Lo sa che sabato era la giornata mondiale dell’archeologia? mi ha chiesto martedì, un minuto dopo le otto, M., prima liceo. Come la settimana scorsa, sembrava felice. Anch’io lo ero. Ormai il nostro è un rapporto così, fatto di ricorrenze e davvero?, di sorrisi e grazie di esistere, M.

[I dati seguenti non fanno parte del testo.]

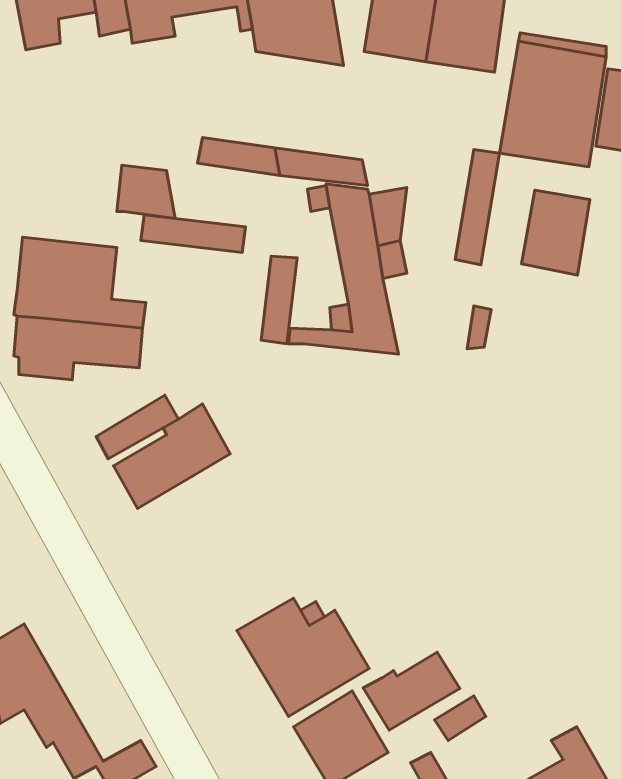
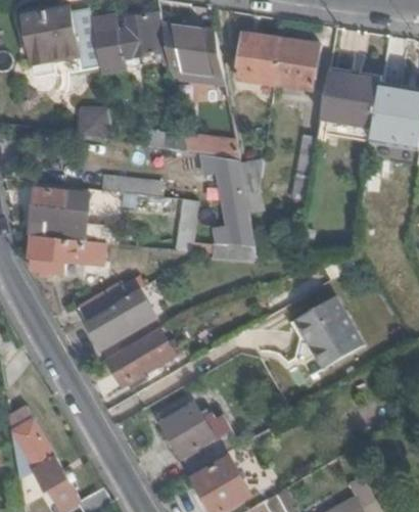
building: [117,165,175,219] -> [74,107,108,139]
building: [522,190,590,275] -> none
building: none -> [294,298,362,368]
building: none -> [105,326,175,385]
building: [363,652,460,730] -> none

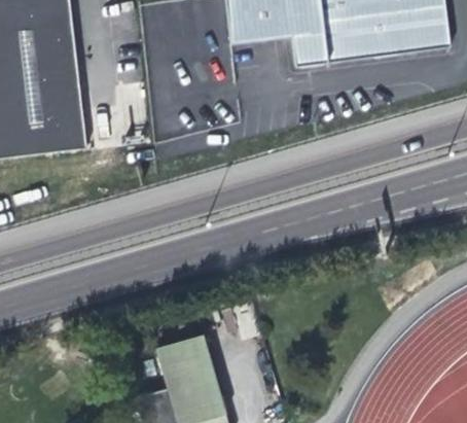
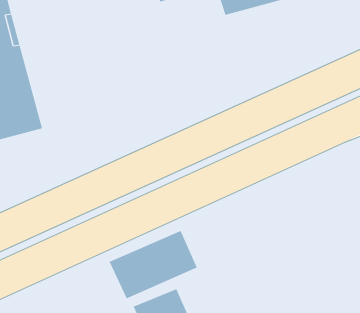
building: none -> [109,230,197,299]

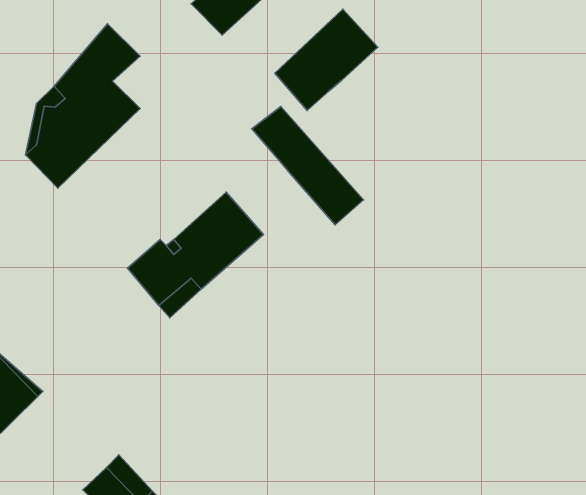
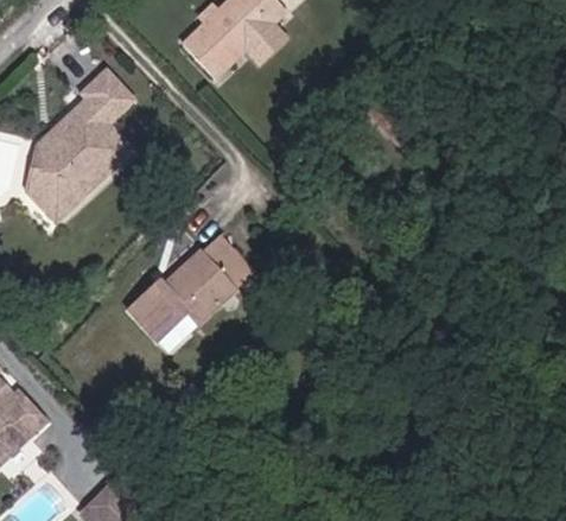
building: [275,9,378,111] -> none
building: [252,107,364,225] -> none

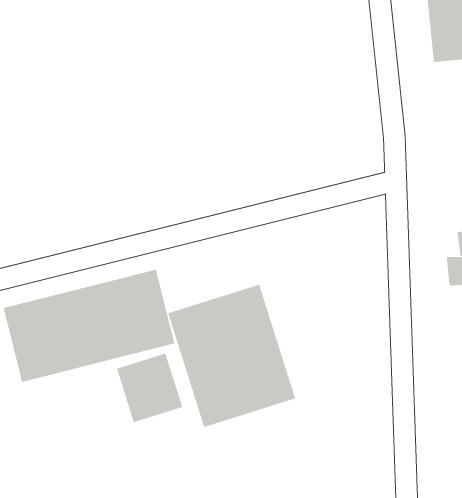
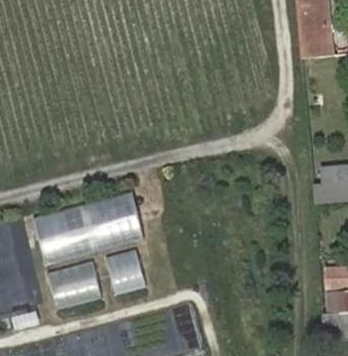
building: [168,284,296,428] -> none
building: none -> [51,261,98,302]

Mi vuoi sposare, profe? mi ha chiesto quello stesso martedì B., terza formazione professionale, in ginocchio con la mano tesa a porgermi un anello. Gli ho lanciato un’occhiata distratta, occupata com’ero a quietare i battibecchi che continuavano a interrompere la lezione (la “lezione”):
– Cosa sei andato a fare in bagno, testa di cazzo?
– A masturbarmi, no?
– Chissà poi se lo trovi il tuo pisellino sotto tutta quella ciccia…

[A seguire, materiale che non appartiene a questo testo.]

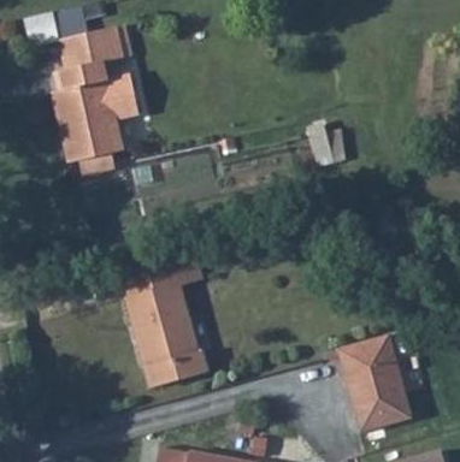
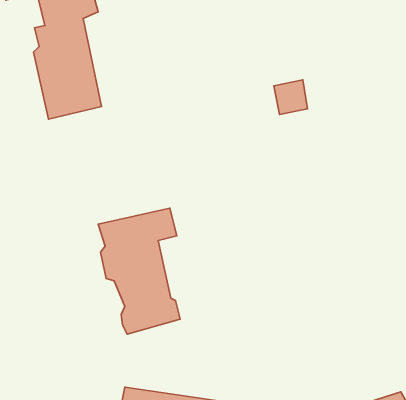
building: [329,337,405,434] -> none

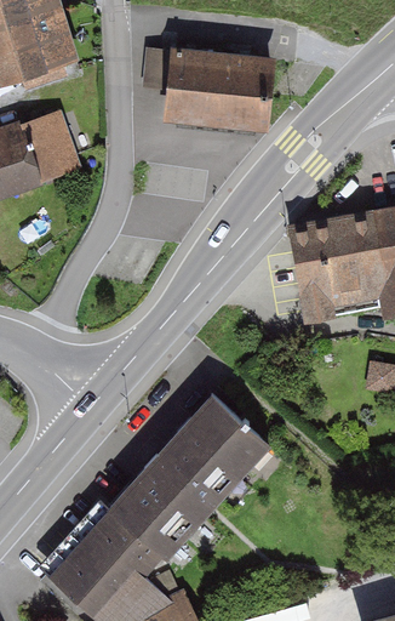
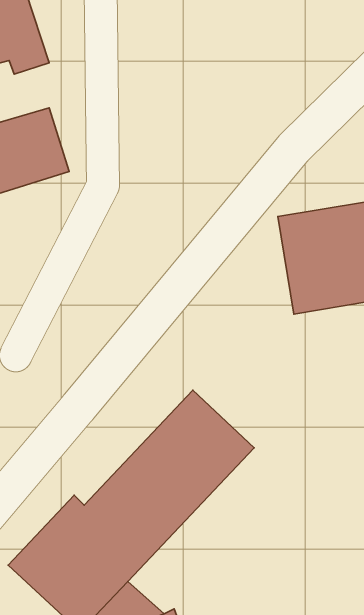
building: [160,49,267,130] -> none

– Tua mamma lo trova sempre.
Nonostante la mia esperienza decennale tra gli aspiranti meccanici, continua a turbarmi il loro modo di comunicare e talvolta di rivolgersi a noi insegnanti:
– Posso andare in bagno?
– Dai D., lo sai che dopo ricreazione non…
– Questa è una cazzata, profe.
oppure
– Non mi sembri concentrato, K.
– E invece sì! Guardi quanto ho scritto! Lei vuole fottermi ma non ci riesce!
oppure
– Cosa fai con la testa fuori dalla finestra, H.?
– C’è puzza di merda profe, quel coglione ha scoreggiato!
In classe allora conduco la mia sempiterna battaglia contro la scurrilità, che mi ricorda tanto la lotta zoologica che mi impegna fuori da scuola. Il turpiloquio infatti esercita sui miei allievi lo stesso irresistibile richiamo della cacca di gatto sul mio cane. Perfino la veterinaria mi ha suggerito di arrendermi (mai visto un cane che non gradisca, sostiene), ma io niente, proseguo a rincorrere la bestia urlando nooo! e poi la sculaccio, mentre lei scodinzola e si lecca i baffi, appagata. Con gli studenti, uguale.
– Basta! Non ci si esprime così! Non capite che siete a scuola? Che state parlando con i vostri compagni? Con l’insegnante? Dovete essere educati! Avere rispetto! Sono stata chiara?
– Ma sì, profe… Non si arrabbi. Piuttosto sa che ore sono che mi sto rompendo il cazzo?